A Quinta Turma do Superior Tribunal de Justiça (STJ) negou, por unanimidade, nesta terça-feira (9), o pedido de liberdade da influenciadora e advogada Deolane Bezerra, que está presa preventivamente desde 21 de maio.
Os ministros entenderam que não cabe ao STJ analisar o mérito do habeas corpus neste momento, porque recursos semelhantes ainda tramitam no Tribunal de Justiça de São Paulo (TJ-SP). Ao mesmo tempo, recomendaram celeridade na análise do caso pela Corte estadual.
Deolane Bezerra foi detida em operação da Polícia Civil e do Ministério Público de São Paulo, suspeita de usar sua imagem de respeitabilidade social e projeção pública para dar aparência legal a recursos do Primeiro Comando da Capital (PCC). Ela foi indiciada junto com Marco Willians Herbas Camacho, o Marcola, e outras cinco pessoas por organização criminosa e lavagem de capitais. A defesa nega todas as acusações.
Argumentos da defesa
O advogado Aury Lopes Jr. sustentou que a prisão preventiva é excessiva e midiática.
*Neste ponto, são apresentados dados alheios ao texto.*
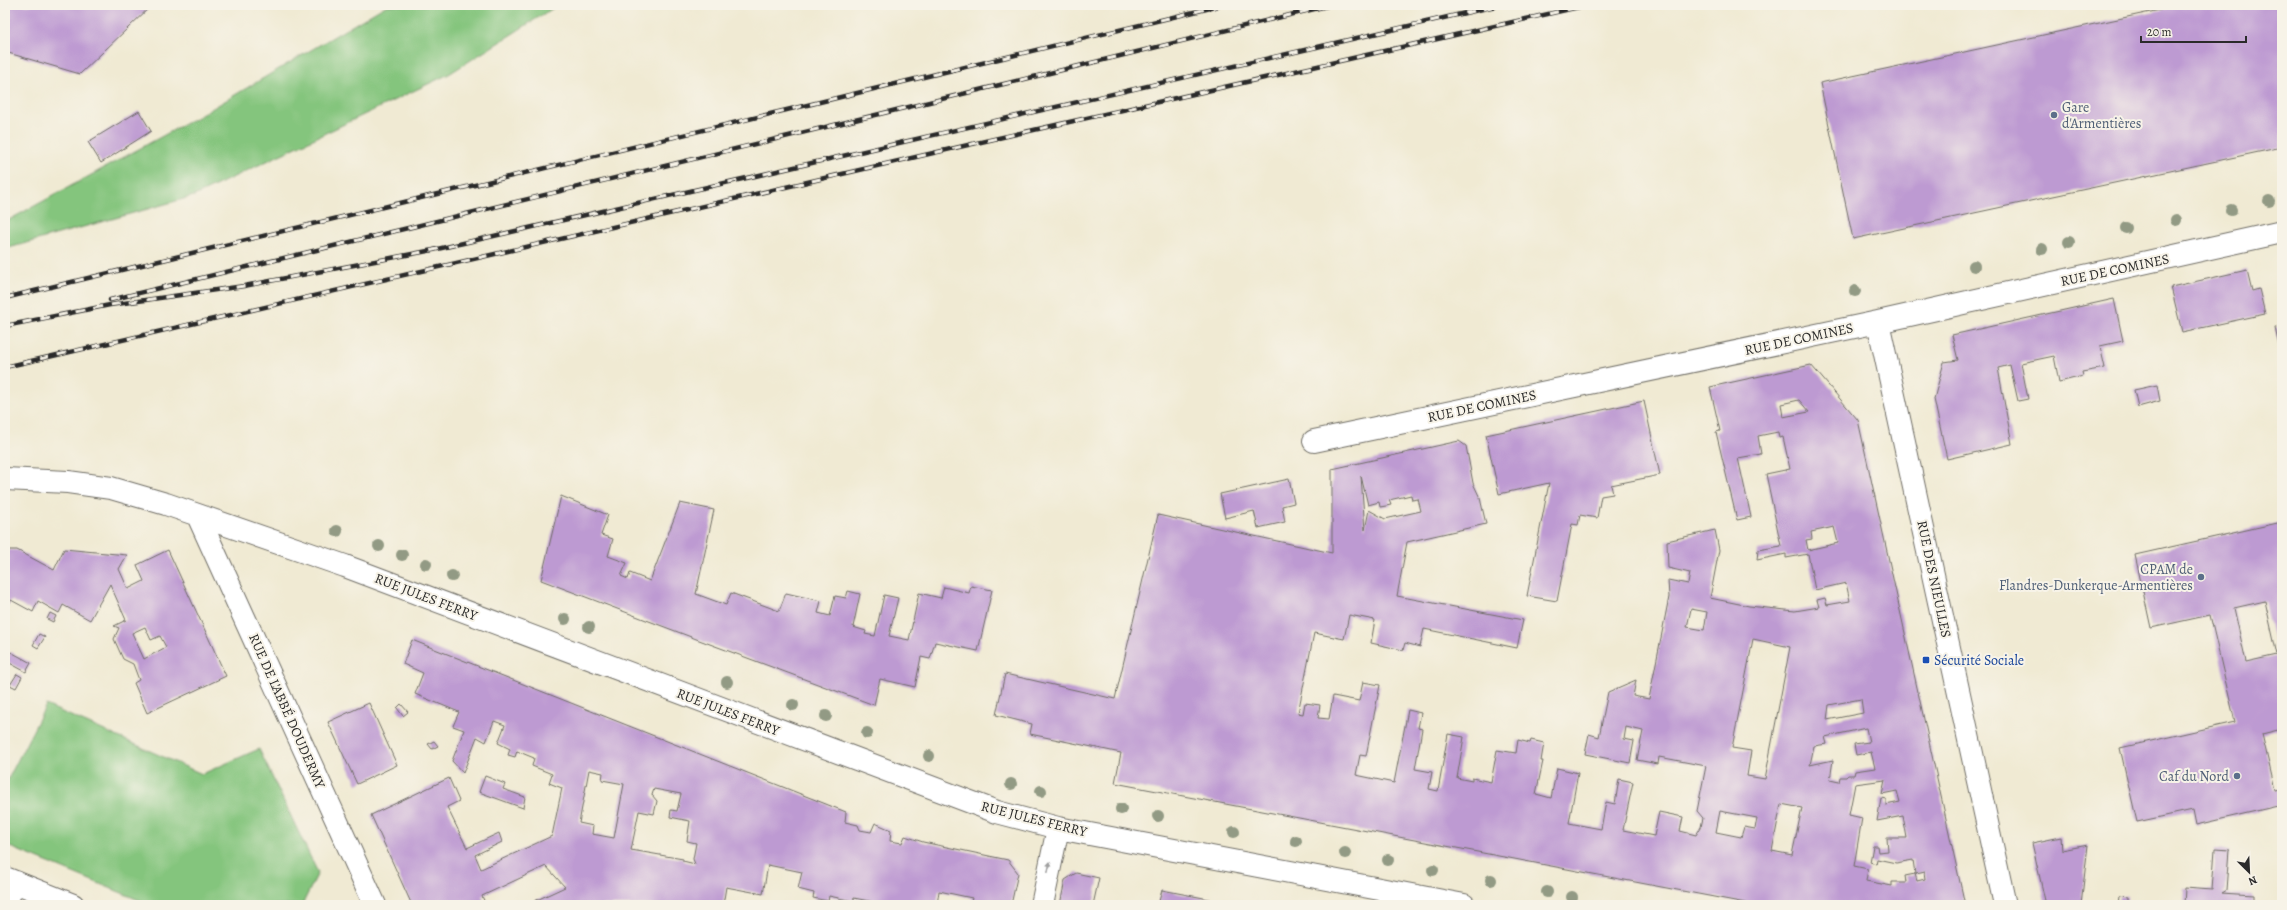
<svg xmlns="http://www.w3.org/2000/svg" width="2287" height="910" font-family="Alegreya,serif">
  <rect width="100%" height="100%" fill="#f7f3e8"/>
  <filter id="ink" filterUnits="userSpaceOnUse"><feTurbulence type="fractalNoise" baseFrequency=".025" numOctaves="2"/><feDisplacementMap in="SourceGraphic" scale="8" xChannelSelector="R" yChannelSelector="G"/><feConvolveMatrix kernelMatrix="1 2 1 2 8 2 1 2 1" color-interpolation-filters="sRGB"/></filter>
  <filter id="wash" filterUnits="userSpaceOnUse"><feTurbulence type="fractalNoise" baseFrequency=".012" numOctaves="4" result="noise"/><feDisplacementMap in="SourceGraphic" scale="16" xChannelSelector="R" yChannelSelector="G"/><feGaussianBlur stdDeviation="0.9" result="paint"/><feColorMatrix in="noise" values="0 0 0 0 0 0 0 0 0 0 0 0 0 0 0 0 0 1.4 0 .05"/><feComposite in="paint" operator="in"/></filter>
  <g filter="url(#wash)">
    <rect width="100%" height="100%" fill="#f0ead3"/>
    <path fill="#84c57d" stroke="#587854" d="M 387,5 L 558,5 L 449,74 L 194,196 L 5,249 L 5,222 L 201,115 Z
      M 46,705 L 202,774 L 259,749 L 318,873 L 302,905 L 151,905 L 5,845 L 5,785 Z"/>
    <g id="blocks">
      <path fill="#bd9ad2" fill-rule="evenodd" d="M 5,5 L 152,5 L 80,74 L 5,52 Z
        M 2183,5 L 2282,5 L 2282,147 L 1853,239 L 1820,83 Z
        M 139,111 L 151,131 L 101,163 L 88,142 Z
        M 2247,270 L 2252,291 L 2259,289 L 2265,314 L 2182,332 L 2171,287 Z
        M 2114,299 L 2123,341 L 2100,346 L 2105,368 L 2082,372 L 2083,376 L 2059,382 L 2054,356 L 2021,363 L 2028,399 L 2018,401 L 2010,365 L 1998,368 L 2012,444 L 1947,459 L 1934,399 L 1944,362 L 1958,360 L 1952,335 Z
        M 2282,326 L 2282,355 L 2281,355 L 2275,328 Z
        M 1811,365 L 1858,420 L 1965,905 L 1756,905 L 1115,783 L 1121,753 L 1030,734 L 1032,724 L 996,715 L 1005,674 L 1115,699 L 1158,515 L 1332,553 L 1332,469 L 1459,441 L 1466,446 L 1473,483 L 1480,498 L 1486,524 L 1407,542 L 1397,596 L 1523,620 L 1517,648 L 1424,629 L 1420,647 L 1405,643 L 1403,650 L 1371,643 L 1375,620 L 1349,615 L 1344,639 L 1314,633 L 1298,713 L 1303,714 L 1305,703 L 1320,705 L 1318,718 L 1329,719 L 1333,696 L 1359,701 L 1363,682 L 1380,685 L 1366,756 L 1360,755 L 1356,775 L 1394,783 L 1408,710 L 1421,713 L 1418,728 L 1422,729 L 1415,769 L 1432,772 L 1429,789 L 1438,791 L 1448,734 L 1464,737 L 1457,778 L 1472,781 L 1472,778 L 1491,782 L 1497,750 L 1516,753 L 1518,740 L 1530,743 L 1531,740 L 1544,743 L 1541,761 L 1543,761 L 1536,794 L 1551,798 L 1557,768 L 1578,773 L 1569,823 L 1601,829 L 1606,802 L 1615,804 L 1619,779 L 1633,782 L 1623,830 L 1654,836 L 1659,812 L 1683,817 L 1680,831 L 1696,835 L 1701,827 L 1703,818 L 1697,811 L 1706,766 L 1659,757 L 1658,764 L 1637,760 L 1643,731 L 1626,727 L 1624,739 L 1634,741 L 1630,763 L 1585,754 L 1589,734 L 1599,737 L 1608,692 L 1636,680 L 1633,696 L 1649,699 L 1669,597 L 1668,580 L 1688,584 L 1690,573 L 1668,568 L 1667,541 L 1715,530 L 1719,550 L 1710,598 L 1749,606 L 1795,611 L 1819,607 L 1817,600 L 1825,598 L 1827,605 L 1850,601 L 1846,583 L 1815,590 L 1808,554 L 1786,558 L 1786,554 L 1757,560 L 1758,550 L 1781,546 L 1766,474 L 1790,469 L 1783,437 L 1779,438 L 1778,432 L 1758,436 L 1761,454 L 1738,458 L 1751,517 L 1737,520 L 1716,432 L 1720,431 L 1710,387 ZM 1799,400 L 1809,412 L 1783,417 L 1781,404 ZM 1361,476 L 1368,505 L 1379,502 L 1380,507 L 1386,506 L 1391,505 L 1389,500 L 1411,495 L 1412,500 L 1418,499 L 1421,511 L 1385,519 L 1369,510 L 1365,530 ZM 1834,527 L 1838,543 L 1808,550 L 1806,540 L 1812,539 L 1811,532 ZM 1691,609 L 1707,612 L 1704,630 L 1687,627 ZM 1753,639 L 1790,647 L 1765,779 L 1747,776 L 1751,751 L 1732,748 ZM 1861,699 L 1863,713 L 1827,720 L 1829,705 ZM 1866,728 L 1869,742 L 1854,744 L 1856,755 L 1871,752 L 1875,768 L 1855,771 L 1854,775 L 1848,775 L 1846,777 L 1840,777 L 1839,782 L 1830,780 L 1833,760 L 1810,765 L 1814,746 L 1827,744 L 1825,737 ZM 1885,780 L 1882,794 L 1897,791 L 1900,802 L 1886,805 L 1886,799 L 1881,798 L 1877,821 L 1903,816 L 1907,838 L 1887,838 L 1888,851 L 1878,852 L 1877,846 L 1873,846 L 1870,862 L 1876,864 L 1877,859 L 1896,863 L 1913,860 L 1915,874 L 1924,872 L 1925,879 L 1917,881 L 1915,874 L 1905,876 L 1906,882 L 1892,882 L 1892,886 L 1866,881 L 1868,869 L 1854,866 L 1862,818 L 1849,815 L 1855,784 ZM 1781,804 L 1802,808 L 1792,855 L 1772,851 ZM 1720,811 L 1757,818 L 1755,829 L 1744,827 L 1741,837 L 1716,832 Z
        M 2157,385 L 2160,401 L 2138,407 L 2134,390 Z
        M 1644,401 L 1660,475 L 1611,485 L 1613,494 L 1601,496 L 1597,518 L 1580,515 L 1578,525 L 1572,524 L 1557,601 L 1527,596 L 1549,483 L 1499,494 L 1486,435 Z
        M 1289,479 L 1294,503 L 1282,506 L 1285,522 L 1258,528 L 1254,511 L 1225,518 L 1220,494 Z
        M 561,496 L 608,515 L 601,535 L 613,539 L 608,556 L 627,563 L 621,576 L 628,579 L 630,573 L 650,581 L 680,503 L 714,510 L 696,594 L 726,605 L 731,593 L 779,611 L 786,593 L 821,601 L 818,613 L 830,616 L 835,596 L 846,598 L 848,591 L 860,594 L 853,627 L 866,631 L 865,634 L 875,636 L 884,595 L 898,598 L 889,636 L 909,640 L 919,593 L 941,598 L 944,587 L 969,593 L 971,586 L 992,590 L 978,651 L 935,642 L 930,659 L 921,657 L 915,687 L 880,679 L 874,705 L 699,640 L 541,580 Z
        M 2282,522 L 2282,729 L 2262,734 L 2275,790 L 2282,789 L 2282,805 L 2196,825 L 2193,810 L 2137,822 L 2120,748 L 2235,722 L 2210,615 L 2151,628 L 2135,555 ZM 2265,601 L 2277,655 L 2246,662 L 2234,608 Z
        M 64,549 L 127,555 L 119,569 L 128,589 L 144,581 L 137,565 L 168,550 L 226,676 L 147,713 L 134,683 L 139,680 L 133,664 L 123,659 L 114,639 L 119,628 L 114,626 L 126,620 L 110,584 L 90,620 L 63,605 L 59,613 L 38,601 L 33,612 L 11,600 L 5,610 L 5,550 L 17,550 L 54,570 ZM 145,627 L 151,640 L 160,636 L 166,647 L 144,659 L 132,633 Z
        M 50,613 L 56,616 L 53,622 L 47,619 Z
        M 39,634 L 45,637 L 38,648 L 33,645 Z
        M 412,640 L 846,812 L 845,822 L 858,825 L 860,830 L 871,832 L 875,823 L 891,830 L 890,841 L 902,843 L 905,836 L 923,842 L 1008,860 L 1018,873 L 1011,905 L 970,905 L 972,898 L 939,891 L 937,905 L 889,905 L 854,898 L 853,901 L 829,896 L 828,901 L 813,898 L 814,893 L 798,889 L 802,872 L 768,865 L 763,894 L 726,887 L 723,905 L 526,905 L 565,887 L 546,866 L 482,896 L 486,905 L 412,905 L 371,815 L 449,778 L 459,801 L 447,807 L 467,848 L 499,833 L 502,842 L 475,855 L 481,869 L 552,836 L 562,788 L 549,783 L 552,774 L 532,766 L 534,758 L 517,751 L 515,757 L 508,755 L 510,749 L 498,743 L 505,725 L 494,721 L 486,742 L 477,737 L 463,773 L 452,761 L 464,730 L 453,726 L 459,712 L 415,694 L 423,673 L 403,664 ZM 589,770 L 603,773 L 602,780 L 624,784 L 614,838 L 592,834 L 593,826 L 579,823 ZM 654,789 L 681,794 L 677,811 L 671,810 L 670,817 L 690,821 L 687,841 L 696,843 L 693,859 L 695,864 L 683,861 L 683,859 L 631,850 L 639,811 L 654,814 L 657,801 L 652,795 Z
        M 11,652 L 31,663 L 26,672 L 6,661 Z
        M 17,674 L 22,677 L 16,688 L 10,685 Z
        M 369,703 L 397,765 L 357,784 L 328,722 Z
        M 401,704 L 408,712 L 403,716 L 397,708 Z
        M 434,741 L 438,746 L 432,749 L 428,744 Z
        M 485,776 L 505,784 L 503,789 L 525,797 L 523,808 L 479,792 Z
        M 2061,837 L 2062,850 L 2088,845 L 2081,905 L 2046,905 L 2032,843 Z
        M 2215,849 L 2229,850 L 2226,890 L 2221,893 L 2253,895 L 2253,905 L 2184,905 L 2185,888 L 2212,890 Z
        M 1076,873 L 1099,878 L 1093,905 L 1060,905 L 1065,880 Z
        M 1162,890 L 1235,904 L 1235,905 L 1158,905 Z
        M 2119,896 L 2127,897 L 2127,905 L 2118,905 Z"/>
    </g>
  </g>
  <g filter="url(#ink)">
    <use href="#blocks" fill-opacity="0" stroke="#706e66" stroke-width="1"/>
    <g fill="none" stroke-linecap="round" stroke-linejoin="round">
      <g stroke="#706e66" stroke-width="24">
        <path id="minor" d="M 1878,322 L 2005,905
          M 1314,441 L 1878,322 L 2282,232
          M 5,479 L 68,482 L 111,488 L 166,504 L 345,566 L 997,812 L 1058,828 L 1464,905
          M 198,516 L 375,905
          M 5,878 L 73,905
          M 5,902 L 16,882
          M 1042,905 L 1058,828"/>
      </g>
      <use href="#minor" stroke="#fff" stroke-width="22"/>
      <g stroke="#2b2b2b" stroke-width="4.5">
        <path id="rail" d="M 5,298 L 1223,5
          M 110,300 L 1331,5
          M 5,326 L 110,305 L 244,286 L 433,250 L 1500,5
          M 5,367 L 994,139 L 1588,5"/>
      </g>
      <use href="#rail" stroke="#f7f3e8" stroke-width="3" stroke-dasharray="9" stroke-linecap="butt"/>
    </g>
    <g fill="#929a84">
      <circle cx="2269" cy="201" r="6"/>
      <circle cx="2231" cy="210" r="6"/>
      <circle cx="2176" cy="220" r="6"/>
      <circle cx="2126" cy="228" r="6"/>
      <circle cx="2069" cy="242" r="6"/>
      <circle cx="2042" cy="249" r="6"/>
      <circle cx="1974" cy="266" r="6"/>
      <circle cx="1855" cy="291" r="6"/>
      <circle cx="337" cy="531" r="6"/>
      <circle cx="379" cy="546" r="6"/>
      <circle cx="402" cy="555" r="6"/>
      <circle cx="426" cy="564" r="6"/>
      <circle cx="452" cy="576" r="6"/>
      <circle cx="565" cy="619" r="6"/>
      <circle cx="589" cy="627" r="6"/>
      <circle cx="727" cy="682" r="6"/>
      <circle cx="793" cy="705" r="6"/>
      <circle cx="826" cy="716" r="6"/>
      <circle cx="867" cy="733" r="6"/>
      <circle cx="929" cy="756" r="6"/>
      <circle cx="1011" cy="784" r="6"/>
      <circle cx="1041" cy="791" r="6"/>
      <circle cx="1121" cy="809" r="6"/>
      <circle cx="1158" cy="816" r="6"/>
      <circle cx="1234" cy="832" r="6"/>
      <circle cx="1296" cy="841" r="6"/>
      <circle cx="1345" cy="853" r="6"/>
      <circle cx="1388" cy="860" r="6"/>
      <circle cx="1433" cy="870" r="6"/>
      <circle cx="1491" cy="880" r="6"/>
      <circle cx="1547" cy="892" r="6"/>
      <circle cx="1572" cy="897" r="6"/>
    </g>
    <defs><path id="oneway-solid" d="M-6-.8H1V-3.2L6.5 0L1 3.2V.8H-6Z"/></defs>
    <use fill="#a0a0a0" href="#oneway-solid" transform="translate(1049 867) rotate(-78)"/>
  </g>
  <g fill="#5c6f8a" stroke="#f7f3e8" stroke-width="1.5">
    <circle cx="2054" cy="115" r="4"/>
    <circle cx="2201" cy="577" r="4"/>
    <circle cx="2237" cy="776" r="4"/>
  </g>
  <rect fill="#1a4fb4" stroke="#f7f3e8" stroke-width="1.5" x="1922" y="656" width="8" height="8" rx="2"/>
  <g text-anchor="middle" dominant-baseline="central" stroke-width="4" stroke-linejoin="round" paint-order="stroke">
    <g font-size="14" fill="#4e5e75" stroke="#f7f3e8" text-anchor="end">
      <text x="2062" y="107" text-anchor="start">Gare<tspan x="2062" dy="16">d'Armentières</tspan></text>
      <text x="2193" y="569">CPAM de<tspan x="2193" dy="16">Flandres-Dunkerque-Armentières</tspan></text>
      <text x="2229" y="776">Caf du Nord</text>
    </g>
    <g font-size="14" fill="#2b2b2b" stroke="#f7f3e8">
      <text transform="translate(2115 270) rotate(-12)">RUE DE COMINES</text>
      <text transform="translate(1799 339) rotate(-12)">RUE DE COMINES</text>
      <text transform="translate(1482 406) rotate(-12)">RUE DE COMINES</text>
      <text transform="translate(1934 579) rotate(78)">RUE DES NIEULLES</text>
      <text transform="translate(426 597) rotate(21)">RUE JULES FERRY</text>
      <text transform="translate(287 711) rotate(66)">RUE DE L'ABBÉ DOUDERMY</text>
      <text transform="translate(728 712) rotate(21)">RUE JULES FERRY</text>
      <text transform="translate(1034 819) rotate(14)">RUE JULES FERRY</text>
    </g>
    <g font-size="14" fill="#164399" stroke="#f7f3e8" text-anchor="start">
      <text x="1934" y="660">Sécurité Sociale</text>
    </g>
  </g>
  <rect width="2287" height="910" fill="none" stroke="#f7f3e8" stroke-width="20"/>
  <g transform="translate(2249 872) rotate(156)" stroke="#f7f3e8" stroke-width="3" paint-order="stroke">
  <path d="M0-3L7 15L0 10L-7 15Z" fill="#2b2b2b"/>
  <text y="-6" font-size="11" font-weight="bold" text-anchor="middle" fill="#2b2b2b">N</text>
  </g>
  <path d="M2141 36v6h105v-6" fill="none" stroke="#2b2b2b" stroke-width="2"/>
  <text x="2147" y="36" font-size="12" fill="#2b2b2b" stroke="#f7f3e8" stroke-width="3" paint-order="stroke">20 m</text>
</svg>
Segundo ele, Deolane Bezerra, que é mãe de uma menina de 10 anos, advogada e empresária, não representa risco de fuga — ela foi presa em casa após retornar espontaneamente de viagem internacional a Roma com a filha.
A defesa destacou ainda que o patrimônio dela está bloqueado, as movimentações financeiras são rastreáveis e que, entre 2022 e 2024, apesar da investigação em andamento, ela nunca foi chamada para prestar esclarecimentos.
Posição do Ministério Público
O procurador-geral da República Augusto Aras defendeu a manutenção da prisão, citando precedentes do próprio STJ que autorizam a medida cautelar mesmo em casos de mães e de pessoas ligadas a organizações criminosas.
O relator, ministro Ribeiro Dantas, teve seu voto acompanhado integralmente pelos ministros Reynaldo Soares da Fonseca, Joel Ilan Paciornik, Messod Azulay Neto e Maria Marluce Caldas.
O que acontece agora
Com a decisão do STJ, Deolane Bezerra permanece na penitenciária no interior de São Paulo. A defesa informou que vai continuar a luta pela liberdade agora no TJ-SP.
Em nota, a equipe de Aury Lopes Jr. lamentou o resultado e classificou a manutenção da prisão como ilegal e desnecessária, reforçando que não houve análise de mérito, apenas aspectos formais de tramitação.
A recomendação de celeridade do STJ pode acelerar o julgamento dos recursos pendentes na instância paulista.